Some ways to label emotions is by helping our children to express themselves in statements such as:
-I feel _____ because ______.
-I am feeling _____ right now.
-That was a _____ feeling.
Tip #4: Teach Them to Step Back, Observe and Question Their Thoughts and Feelings
It’s important for children to learn how to step back from their thoughts and observe them.
One Proven Thought-Stopping Technique: Journalling!!
This is one of the most effective ways to help children control their thoughts. It gives them a chance to get all of their thoughts and feelings out, without judgement, and to then look at them objectively. Journalling can help children recognise the patterns in their thinking, and to work on changing negative thoughts into positive ones.
Here are some tips for journaling with children:
-Encourage them to write about anything and everything that’s on their mind.
-Don’t judge or criticize their thoughts or feelings.
-Ask them questions about their thoughts and feelings, to help them explore them further.
-Encourage them to look for patterns in their thinking. Are there repeated patterns of negative self talk? If your child falls into the same one pattern, such as “I’m not good enough” and “I’ll never be good enough”, you can help them to brainstorm some more positive and realistic thoughts to replace these negative ones.
-Help them to come up with a plan of action. If there are certain situations that trigger negative thinking, work with your child to come up with a plan of how they can deal with these situations.

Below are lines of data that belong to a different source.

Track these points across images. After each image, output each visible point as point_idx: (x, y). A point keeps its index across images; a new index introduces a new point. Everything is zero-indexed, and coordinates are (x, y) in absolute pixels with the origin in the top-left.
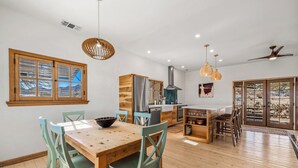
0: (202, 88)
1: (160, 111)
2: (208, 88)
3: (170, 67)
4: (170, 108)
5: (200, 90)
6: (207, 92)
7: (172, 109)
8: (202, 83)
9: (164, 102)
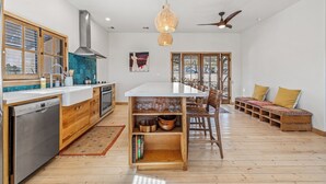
0: (135, 58)
1: (57, 106)
2: (142, 59)
3: (81, 12)
4: (85, 92)
5: (131, 61)
6: (141, 63)
7: (90, 96)
8: (135, 51)
9: (69, 80)
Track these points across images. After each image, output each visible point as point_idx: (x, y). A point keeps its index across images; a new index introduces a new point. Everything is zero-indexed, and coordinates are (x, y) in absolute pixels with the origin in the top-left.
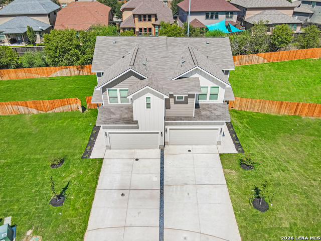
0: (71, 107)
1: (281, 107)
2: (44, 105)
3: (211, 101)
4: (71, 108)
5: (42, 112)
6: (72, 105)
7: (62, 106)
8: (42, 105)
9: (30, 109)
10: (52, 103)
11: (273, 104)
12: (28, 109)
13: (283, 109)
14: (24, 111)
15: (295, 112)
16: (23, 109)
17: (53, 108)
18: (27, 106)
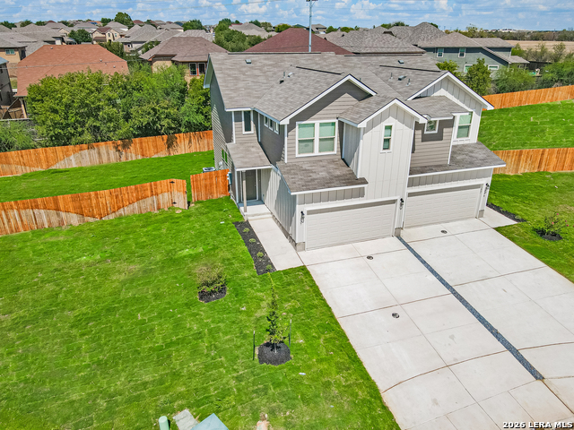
0: (158, 200)
1: (519, 160)
2: (98, 203)
3: (459, 139)
4: (158, 204)
5: (91, 220)
6: (160, 196)
7: (138, 200)
8: (94, 201)
9: (63, 215)
10: (117, 197)
11: (508, 156)
12: (58, 215)
13: (522, 163)
14: (49, 222)
15: (539, 167)
16: (48, 216)
17: (119, 208)
18: (57, 209)
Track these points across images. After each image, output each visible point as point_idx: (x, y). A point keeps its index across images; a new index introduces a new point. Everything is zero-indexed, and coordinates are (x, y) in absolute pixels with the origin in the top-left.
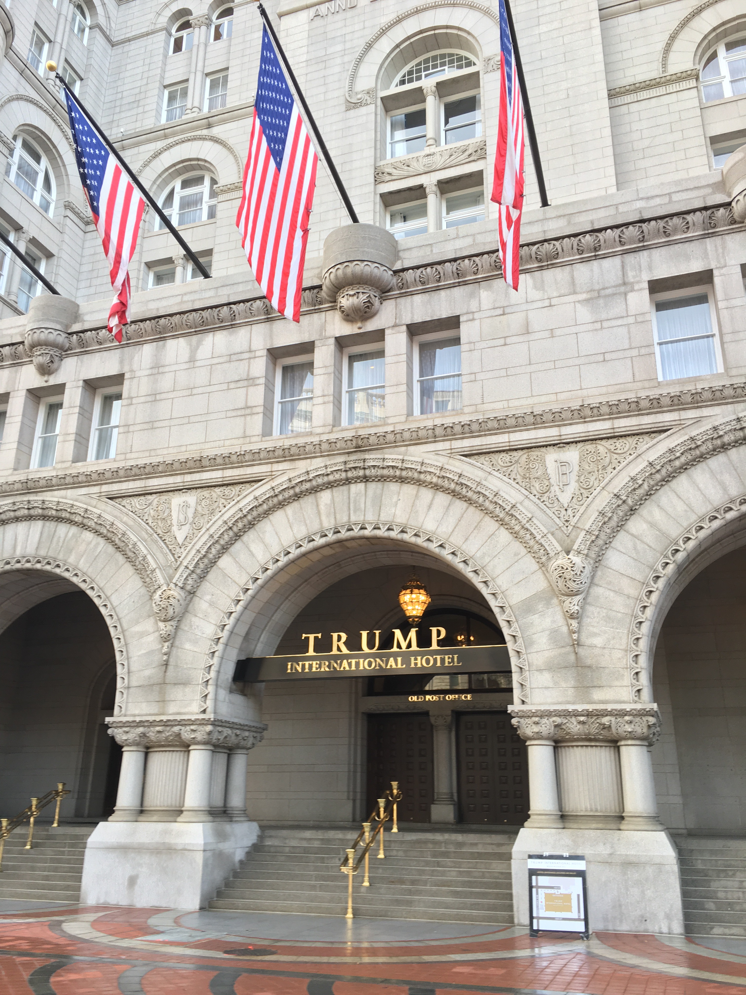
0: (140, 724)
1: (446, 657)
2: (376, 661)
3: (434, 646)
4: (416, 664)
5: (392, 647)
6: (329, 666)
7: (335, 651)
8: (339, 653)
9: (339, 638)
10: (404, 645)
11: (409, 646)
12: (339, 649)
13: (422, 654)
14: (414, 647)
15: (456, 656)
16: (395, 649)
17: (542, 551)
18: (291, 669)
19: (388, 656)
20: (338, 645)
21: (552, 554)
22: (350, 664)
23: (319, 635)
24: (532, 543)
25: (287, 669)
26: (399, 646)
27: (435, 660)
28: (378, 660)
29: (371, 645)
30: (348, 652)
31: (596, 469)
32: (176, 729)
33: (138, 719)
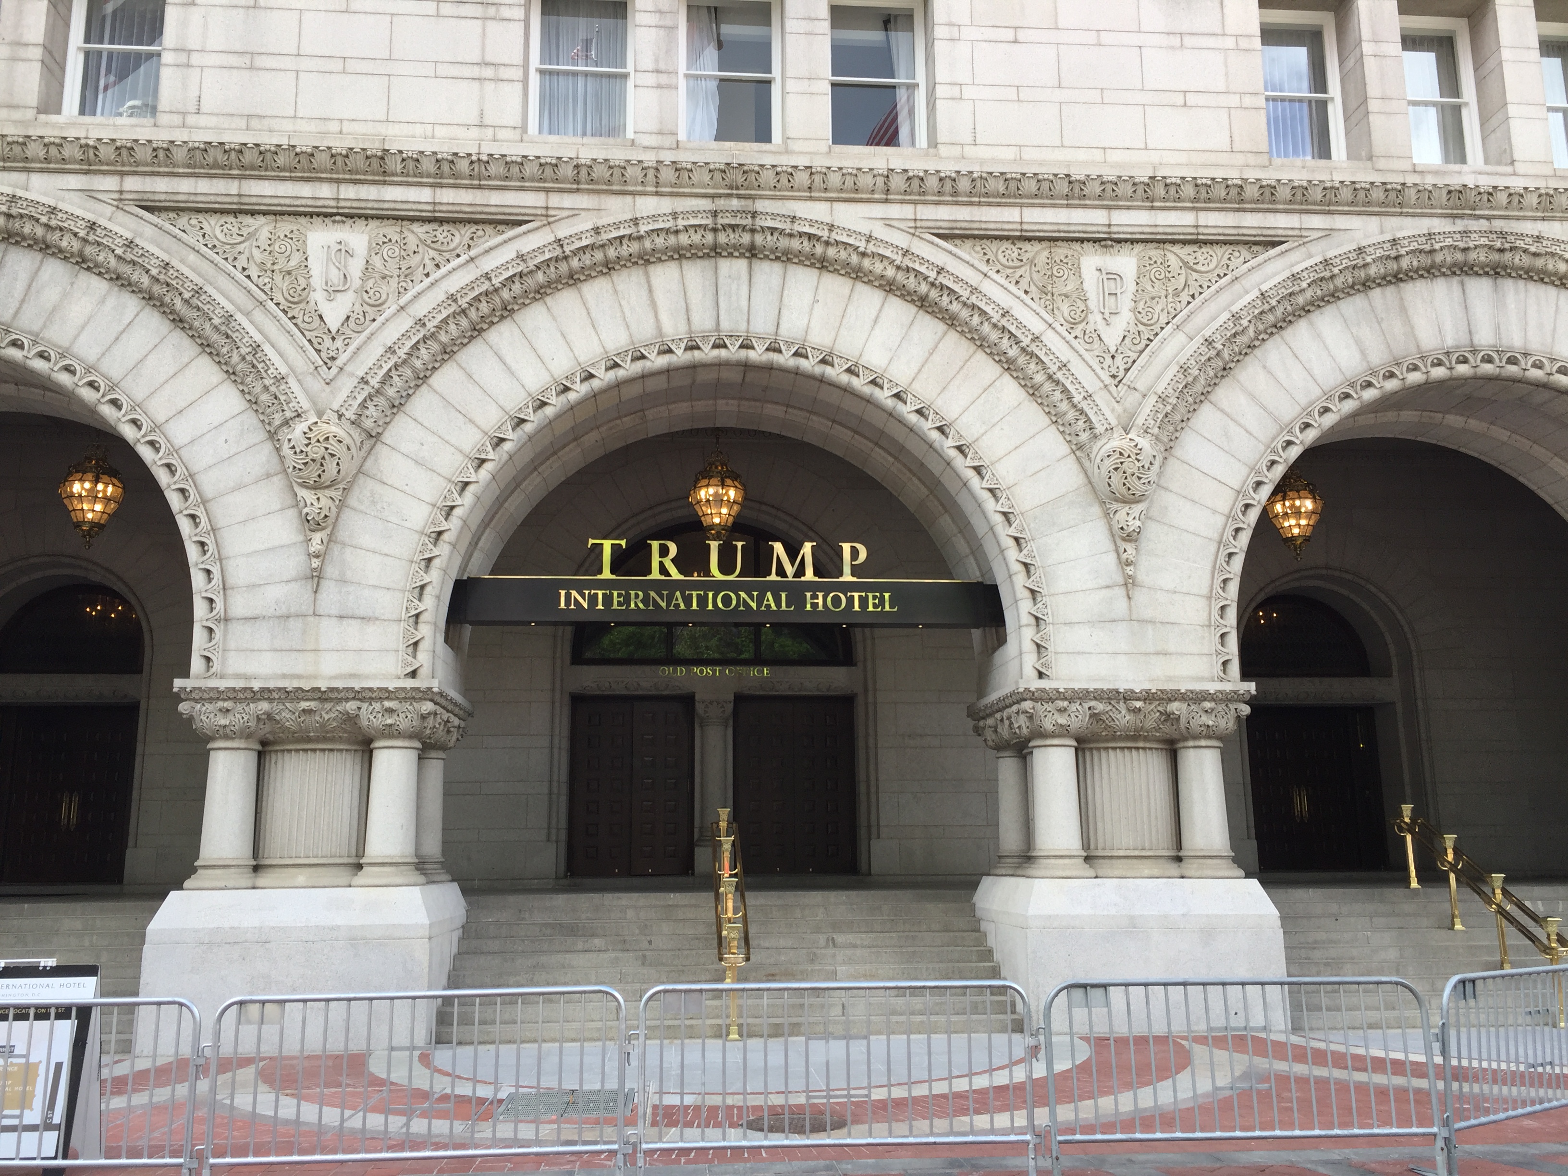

Tip #5: Teach Them To Question Their Own Thoughts and Emotions
It is also very liberating to teach our children that although they may not be able to help themselves thinking or feeling a certain way, they can always choose to respond to these thoughts and emotions in the healthiest way.
When provoked by an intrusive thought, our children can be taught to challenge and question the truth of these thoughts and emotions. You can also role play with your child by asking:
-Is this thought helping me or hurting me?
-Is there any evidence to support this thought, or is it just a passing feeling?
-How would I feel if I didn’t have this thought?
-What are some other ways of looking at this situation?
Asking these types of questions can help children to see their thoughts in a different light, and to realise that they have the power to choose which thoughts they focus on.
Tip #6: Teach Them to Deal Healthily With Each Thought and Feeling As They Come
After children have observed their thoughts and feelings, it’s important to help them decide whether they want to follow them. This is a crucial step in controlling their thoughts, as it allows them to start choosing which thoughts they focus on. Children can use the following questions to help them decide whether or not to follow a thought:
-Is this thought helping me or harming me?
-Does this thought make me feel good or bad?
-Is this thought true or false?
-Is there another way to look at this situation?
If the answer to any of these questions is “no”, then the child should not follow the thought.
Not to Forget: Controlling Your Own Thoughts and Emotions
It’s not just children who need to learn how to control their thoughts, we as parents have our own fair share of negative thoughts from time to time, and it’s important our own model attempt in dealing with them in a healthy way.
You Are the Best Helper for Your Child!
Parents, we can gain our confidence back in the home and with our lives! We may not always feel like we are doing everything right, but let me encourage you today by starting with teaching our children how to take the control back of their thoughts and emotions.
And how do we do that? We can do this by helping them to understand what thoughts are, to be aware of the thoughts and feelings that come, to label their emotions properly, and to separate, observe and question these thoughts before finally deciding whether or not to follow these thoughts.
These steps will lead us to developing emotional regulation in our children, building resilience, maturity and self control!